**WORK INSTRUCTIONS**
Render the text of the entries as a JSON list of strings, one string per line with blank lines left out. Cover only the lines from the first line of the entries up to and including the line that contains "молодежного в взрослый".

-------------------------

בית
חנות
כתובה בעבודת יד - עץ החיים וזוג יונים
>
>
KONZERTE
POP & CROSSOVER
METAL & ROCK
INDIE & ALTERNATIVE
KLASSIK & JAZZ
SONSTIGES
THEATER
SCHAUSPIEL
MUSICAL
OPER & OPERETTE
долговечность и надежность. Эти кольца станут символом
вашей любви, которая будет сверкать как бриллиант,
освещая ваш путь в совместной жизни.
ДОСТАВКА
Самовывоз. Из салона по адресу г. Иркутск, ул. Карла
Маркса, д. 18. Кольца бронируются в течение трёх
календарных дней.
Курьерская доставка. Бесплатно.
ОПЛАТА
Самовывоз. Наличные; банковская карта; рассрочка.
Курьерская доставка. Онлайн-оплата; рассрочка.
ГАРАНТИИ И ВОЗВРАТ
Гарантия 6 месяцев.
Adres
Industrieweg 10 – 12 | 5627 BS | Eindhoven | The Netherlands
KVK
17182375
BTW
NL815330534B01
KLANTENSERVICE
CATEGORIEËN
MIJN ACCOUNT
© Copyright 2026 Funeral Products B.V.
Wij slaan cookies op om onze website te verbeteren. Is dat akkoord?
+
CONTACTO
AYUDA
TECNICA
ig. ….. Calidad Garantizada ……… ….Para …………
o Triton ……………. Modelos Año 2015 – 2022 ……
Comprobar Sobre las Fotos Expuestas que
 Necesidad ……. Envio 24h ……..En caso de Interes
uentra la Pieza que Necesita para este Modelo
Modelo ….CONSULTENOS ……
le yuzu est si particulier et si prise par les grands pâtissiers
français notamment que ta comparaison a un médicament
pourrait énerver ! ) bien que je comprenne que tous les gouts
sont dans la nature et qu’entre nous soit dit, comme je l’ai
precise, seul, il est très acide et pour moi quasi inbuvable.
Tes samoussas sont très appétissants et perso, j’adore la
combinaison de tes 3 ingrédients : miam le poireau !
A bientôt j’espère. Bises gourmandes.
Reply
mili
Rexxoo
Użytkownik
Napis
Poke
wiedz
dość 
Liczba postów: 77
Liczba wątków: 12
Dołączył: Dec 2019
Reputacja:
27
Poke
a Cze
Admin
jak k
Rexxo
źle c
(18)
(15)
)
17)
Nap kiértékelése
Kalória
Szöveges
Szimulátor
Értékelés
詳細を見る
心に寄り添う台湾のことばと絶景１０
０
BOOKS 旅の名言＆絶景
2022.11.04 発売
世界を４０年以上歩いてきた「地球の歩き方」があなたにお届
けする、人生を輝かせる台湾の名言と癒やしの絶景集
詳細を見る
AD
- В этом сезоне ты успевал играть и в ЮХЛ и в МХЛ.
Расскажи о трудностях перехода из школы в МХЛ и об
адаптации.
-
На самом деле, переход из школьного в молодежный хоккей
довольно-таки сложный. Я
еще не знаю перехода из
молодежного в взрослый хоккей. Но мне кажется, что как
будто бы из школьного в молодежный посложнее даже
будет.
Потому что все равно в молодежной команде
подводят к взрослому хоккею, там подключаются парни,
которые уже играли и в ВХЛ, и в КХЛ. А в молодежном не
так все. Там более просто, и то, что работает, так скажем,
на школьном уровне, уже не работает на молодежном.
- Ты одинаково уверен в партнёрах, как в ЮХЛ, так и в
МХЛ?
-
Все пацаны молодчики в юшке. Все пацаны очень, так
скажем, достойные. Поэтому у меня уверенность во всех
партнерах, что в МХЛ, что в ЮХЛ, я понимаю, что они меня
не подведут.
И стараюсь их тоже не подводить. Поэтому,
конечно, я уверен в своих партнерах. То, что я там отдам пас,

-------------------------

**REPLY TO THE EXERCISE**
[
  "בית",
  "חנות",
  "כתובה בעבודת יד - עץ החיים וזוג יונים",
  ">",
  ">",
  "KONZERTE",
  "POP & CROSSOVER",
  "METAL & ROCK",
  "INDIE & ALTERNATIVE",
  "KLASSIK & JAZZ",
  "SONSTIGES",
  "THEATER",
  "SCHAUSPIEL",
  "MUSICAL",
  "OPER & OPERETTE",
  "долговечность и надежность. Эти кольца станут символом",
  "вашей любви, которая будет сверкать как бриллиант,",
  "освещая ваш путь в совместной жизни.",
  "ДОСТАВКА",
  "Самовывоз. Из салона по адресу г. Иркутск, ул. Карла",
  "Маркса, д. 18. Кольца бронируются в течение трёх",
  "календарных дней.",
  "Курьерская доставка. Бесплатно.",
  "ОПЛАТА",
  "Самовывоз. Наличные; банковская карта; рассрочка.",
  "Курьерская доставка. Онлайн-оплата; рассрочка.",
  "ГАРАНТИИ И ВОЗВРАТ",
  "Гарантия 6 месяцев.",
  "Adres",
  "Industrieweg 10 – 12 | 5627 BS | Eindhoven | The Netherlands",
  "KVK",
  "17182375",
  "BTW",
  "NL815330534B01",
  "KLANTENSERVICE",
  "CATEGORIEËN",
  "MIJN ACCOUNT",
  "© Copyright 2026 Funeral Products B.V.",
  "Wij slaan cookies op om onze website te verbeteren. Is dat akkoord?",
  "+",
  "CONTACTO",
  "AYUDA",
  "TECNICA",
  "ig. ….. Calidad Garantizada ……… ….Para …………",
  "o Triton ……………. Modelos Año 2015 – 2022 ……",
  "Comprobar Sobre las Fotos Expuestas que",
  " Necesidad ……. Envio 24h ……..En caso de Interes",
  "uentra la Pieza que Necesita para este Modelo",
  "Modelo ….CONSULTENOS ……",
  "le yuzu est si particulier et si prise par les grands pâtissiers",
  "français notamment que ta comparaison a un médicament",
  "pourrait énerver ! ) bien que je comprenne que tous les gouts",
  "sont dans la nature et qu’entre nous soit dit, comme je l’ai",
  "precise, seul, il est très acide et pour moi quasi inbuvable.",
  "Tes samoussas sont très appétissants et perso, j’adore la",
  "combinaison de tes 3 ingrédients : miam le poireau !",
  "A bientôt j’espère. Bises gourmandes.",
  "Reply",
  "mili",
  "Rexxoo",
  "Użytkownik",
  "Napis",
  "Poke",
  "wiedz",
  "dość ",
  "Liczba postów: 77",
  "Liczba wątków: 12",
  "Dołączył: Dec 2019",
  "Reputacja:",
  "27",
  "Poke",
  "a Cze",
  "Admin",
  "jak k",
  "Rexxo",
  "źle c",
  "(18)",
  "(15)",
  ")",
  "17)",
  "Nap kiértékelése",
  "Kalória",
  "Szöveges",
  "Szimulátor",
  "Értékelés",
  "詳細を見る",
  "心に寄り添う台湾のことばと絶景１０",
  "０",
  "BOOKS 旅の名言＆絶景",
  "2022.11.04 発売",
  "世界を４０年以上歩いてきた「地球の歩き方」があなたにお届",
  "けする、人生を輝かせる台湾の名言と癒やしの絶景集",
  "詳細を見る",
  "AD",
  "- В этом сезоне ты успевал играть и в ЮХЛ и в МХЛ.",
  "Расскажи о трудностях перехода из школы в МХЛ и об",
  "адаптации.",
  "-",
  "На самом деле, переход из школьного в молодежный хоккей",
  "довольно-таки сложный. Я",
  "еще не знаю перехода из",
  "молодежного в взрослый хоккей. Но мне кажется, что как"
]